Exact copy, no pictures: set down every entry below as written.
(Data for this exercise Opens)
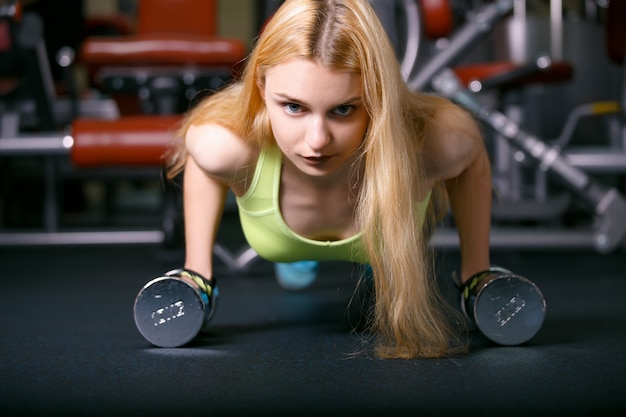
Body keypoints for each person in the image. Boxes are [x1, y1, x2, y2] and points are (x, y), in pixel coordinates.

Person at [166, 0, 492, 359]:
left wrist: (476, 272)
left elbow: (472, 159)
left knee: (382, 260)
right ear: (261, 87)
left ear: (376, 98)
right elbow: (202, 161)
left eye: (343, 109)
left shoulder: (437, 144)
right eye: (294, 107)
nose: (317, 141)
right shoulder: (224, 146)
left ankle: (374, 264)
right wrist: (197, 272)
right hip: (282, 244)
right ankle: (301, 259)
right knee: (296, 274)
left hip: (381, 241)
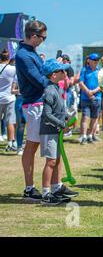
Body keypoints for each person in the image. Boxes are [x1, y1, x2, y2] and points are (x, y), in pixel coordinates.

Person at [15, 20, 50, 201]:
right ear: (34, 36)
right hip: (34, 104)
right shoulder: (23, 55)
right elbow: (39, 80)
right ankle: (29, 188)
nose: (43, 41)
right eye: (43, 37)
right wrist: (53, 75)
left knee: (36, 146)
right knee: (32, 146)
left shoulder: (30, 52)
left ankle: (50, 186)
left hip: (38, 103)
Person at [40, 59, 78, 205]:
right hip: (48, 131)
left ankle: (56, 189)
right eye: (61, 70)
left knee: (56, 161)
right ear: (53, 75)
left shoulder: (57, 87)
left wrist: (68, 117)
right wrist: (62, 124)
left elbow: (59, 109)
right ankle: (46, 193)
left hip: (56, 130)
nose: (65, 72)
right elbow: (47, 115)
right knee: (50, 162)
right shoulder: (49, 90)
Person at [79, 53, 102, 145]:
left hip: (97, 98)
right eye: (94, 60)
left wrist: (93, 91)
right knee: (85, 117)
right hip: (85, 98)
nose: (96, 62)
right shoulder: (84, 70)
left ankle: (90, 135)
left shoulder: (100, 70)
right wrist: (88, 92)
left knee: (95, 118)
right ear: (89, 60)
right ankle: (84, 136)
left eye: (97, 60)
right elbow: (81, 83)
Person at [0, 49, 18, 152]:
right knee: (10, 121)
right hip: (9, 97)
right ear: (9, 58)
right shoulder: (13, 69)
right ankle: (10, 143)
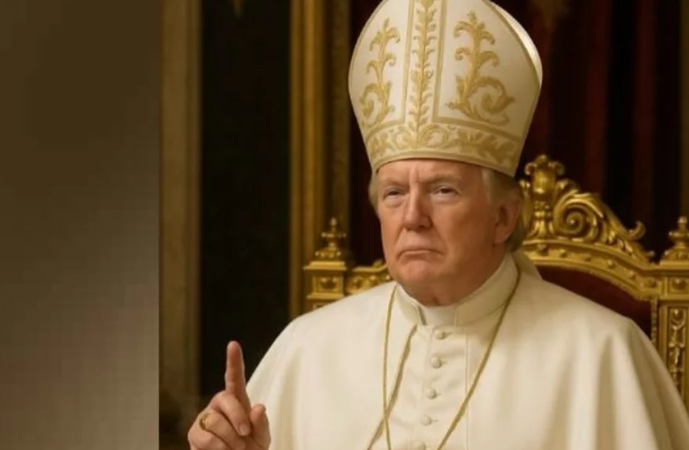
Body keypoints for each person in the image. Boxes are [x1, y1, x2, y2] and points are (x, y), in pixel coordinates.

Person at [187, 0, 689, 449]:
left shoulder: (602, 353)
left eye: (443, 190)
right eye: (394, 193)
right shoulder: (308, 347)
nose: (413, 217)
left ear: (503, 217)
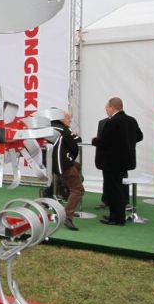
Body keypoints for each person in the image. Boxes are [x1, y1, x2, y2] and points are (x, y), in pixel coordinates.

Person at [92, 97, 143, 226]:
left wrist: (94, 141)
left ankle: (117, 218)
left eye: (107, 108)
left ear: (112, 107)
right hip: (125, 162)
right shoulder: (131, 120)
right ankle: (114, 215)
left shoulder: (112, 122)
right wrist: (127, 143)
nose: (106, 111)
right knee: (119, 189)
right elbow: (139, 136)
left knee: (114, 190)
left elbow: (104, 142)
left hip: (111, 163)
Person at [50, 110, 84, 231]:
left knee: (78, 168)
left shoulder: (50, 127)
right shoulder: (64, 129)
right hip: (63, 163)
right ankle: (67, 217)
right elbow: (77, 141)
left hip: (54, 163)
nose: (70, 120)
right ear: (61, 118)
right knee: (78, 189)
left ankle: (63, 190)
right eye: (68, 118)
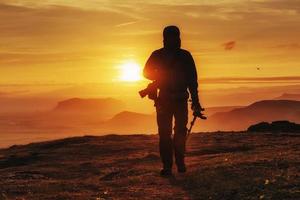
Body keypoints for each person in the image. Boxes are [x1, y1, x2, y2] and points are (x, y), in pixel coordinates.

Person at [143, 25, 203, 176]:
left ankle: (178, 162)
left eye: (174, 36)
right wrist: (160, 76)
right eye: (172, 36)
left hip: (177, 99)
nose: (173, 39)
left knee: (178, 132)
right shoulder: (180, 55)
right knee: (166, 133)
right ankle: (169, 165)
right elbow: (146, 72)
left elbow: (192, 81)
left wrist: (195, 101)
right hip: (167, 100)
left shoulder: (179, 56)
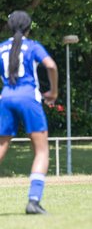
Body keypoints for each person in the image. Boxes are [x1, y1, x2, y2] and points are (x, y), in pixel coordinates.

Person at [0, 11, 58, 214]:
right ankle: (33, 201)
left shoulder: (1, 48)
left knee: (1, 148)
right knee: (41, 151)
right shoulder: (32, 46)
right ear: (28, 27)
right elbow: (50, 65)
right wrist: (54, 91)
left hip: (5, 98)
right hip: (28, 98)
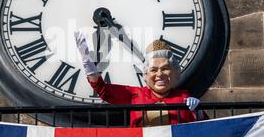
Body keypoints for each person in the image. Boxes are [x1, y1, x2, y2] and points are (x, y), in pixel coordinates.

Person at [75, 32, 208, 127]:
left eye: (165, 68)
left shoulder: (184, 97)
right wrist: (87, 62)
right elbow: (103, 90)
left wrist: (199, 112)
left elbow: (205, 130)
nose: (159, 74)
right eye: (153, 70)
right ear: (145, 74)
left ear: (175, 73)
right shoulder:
(Data for this exercise Closes)
▶ [Completed task]:
Body keypoints for each person in the image. Boxes are [x1, y1, x2, y2] and points are (x, y), in pixel coordinates.

Person at [166, 0, 492, 359]:
left wrist: (476, 272)
left elbow: (472, 159)
left knee: (382, 260)
right ear: (261, 87)
left ear: (376, 98)
right elbow: (202, 161)
left eye: (343, 109)
left shoulder: (437, 144)
right eye: (294, 107)
nose: (317, 141)
right shoulder: (224, 146)
left ankle: (374, 264)
right wrist: (197, 272)
right hip: (282, 244)
right ankle: (301, 259)
right knee: (296, 274)
left hip: (381, 241)
Body keypoints for each person in the image. Boxes are [x1, y1, x2, y2] and points are (x, y), in pixel coordinates.

Person at [15, 20, 50, 201]:
right ear: (34, 36)
right hip: (34, 104)
right shoulder: (23, 55)
right elbow: (39, 80)
right ankle: (29, 188)
nose: (43, 41)
right eye: (43, 37)
right wrist: (53, 75)
left knee: (36, 146)
right knee: (32, 146)
left shoulder: (30, 52)
left ankle: (50, 186)
left hip: (38, 103)
Person at [40, 59, 78, 205]:
right hip: (48, 131)
left ankle: (56, 189)
right eye: (61, 70)
left knee: (56, 161)
right ear: (53, 75)
left shoulder: (57, 87)
left wrist: (68, 117)
right wrist: (62, 124)
left elbow: (59, 109)
right ankle: (46, 193)
left hip: (56, 130)
nose: (65, 72)
right elbow: (47, 115)
right knee: (50, 162)
right shoulder: (49, 90)
Person at [79, 53, 102, 145]:
left hip: (97, 98)
right eye: (94, 60)
left wrist: (93, 91)
right knee: (85, 117)
right hip: (85, 98)
nose: (96, 62)
right shoulder: (84, 70)
left ankle: (90, 135)
left shoulder: (100, 70)
right wrist: (88, 92)
left knee: (95, 118)
right ear: (89, 60)
right ankle: (84, 136)
left eye: (97, 60)
right elbow: (81, 83)
Person at [0, 49, 18, 152]:
right knee: (10, 121)
right hip: (9, 97)
right ear: (9, 58)
right shoulder: (13, 69)
right ankle: (10, 143)
Body keypoints for each person in the image. Boxes are [x1, y1, x2, y2] and points are (x, y), in pixel coordinates.

Person at [187, 0, 689, 449]:
left shoulder: (602, 353)
left eye: (443, 190)
right eye: (394, 193)
right shoulder: (308, 347)
nose: (413, 217)
left ear: (503, 217)
Body keypoints for each person in the image. Boxes are [x1, y1, x2, y2] and points are (x, y), in pixel coordinates.

Person at [92, 97, 143, 226]:
left wrist: (94, 141)
left ankle: (117, 218)
left eye: (107, 108)
left ear: (112, 107)
right hip: (125, 162)
right shoulder: (131, 120)
right ankle: (114, 215)
left shoulder: (112, 122)
right wrist: (127, 143)
nose: (106, 111)
right knee: (119, 189)
right elbow: (139, 136)
left knee: (114, 190)
left elbow: (104, 142)
left hip: (111, 163)
Person at [50, 110, 84, 231]:
left knee: (78, 168)
left shoulder: (50, 127)
right shoulder: (64, 129)
right hip: (63, 163)
right ankle: (67, 217)
right elbow: (77, 141)
left hip: (54, 163)
nose: (70, 120)
right ear: (61, 118)
right knee: (78, 189)
left ankle: (63, 190)
right eye: (68, 118)
Body keypoints for each person in the image. Boxes are [x1, y1, x2, y2] and points are (x, y), in pixel coordinates.

Person at [143, 25, 203, 176]:
left ankle: (178, 162)
left eye: (174, 36)
right wrist: (160, 76)
right eye: (172, 36)
left hip: (177, 99)
nose: (173, 39)
left knee: (178, 132)
right shoulder: (180, 55)
right knee: (166, 133)
right ankle: (169, 165)
right elbow: (146, 72)
left elbow: (192, 81)
left wrist: (195, 101)
right hip: (167, 100)
left shoulder: (179, 56)
Body keypoints for each person in the image. Boxes are [x1, y1, x2, y2] and points are (x, y), in pixel coordinates.

Person at [0, 11, 58, 214]:
right ankle: (33, 201)
left shoulder: (1, 48)
left knee: (1, 148)
right knee: (41, 151)
right shoulder: (32, 46)
right ear: (28, 27)
right elbow: (50, 65)
right wrist: (54, 91)
left hip: (5, 98)
right hip: (28, 98)
Body keypoints for each person in the image. Boxes are [x1, y1, x2, y2] and points are (x, y), in pixel coordinates.

Person at [75, 32, 208, 127]:
left eye: (165, 68)
left shoulder: (184, 97)
right wrist: (87, 62)
right elbow: (103, 90)
left wrist: (199, 112)
left elbow: (205, 130)
nose: (159, 74)
right eye: (153, 70)
right ear: (145, 74)
left ear: (175, 73)
right shoulder:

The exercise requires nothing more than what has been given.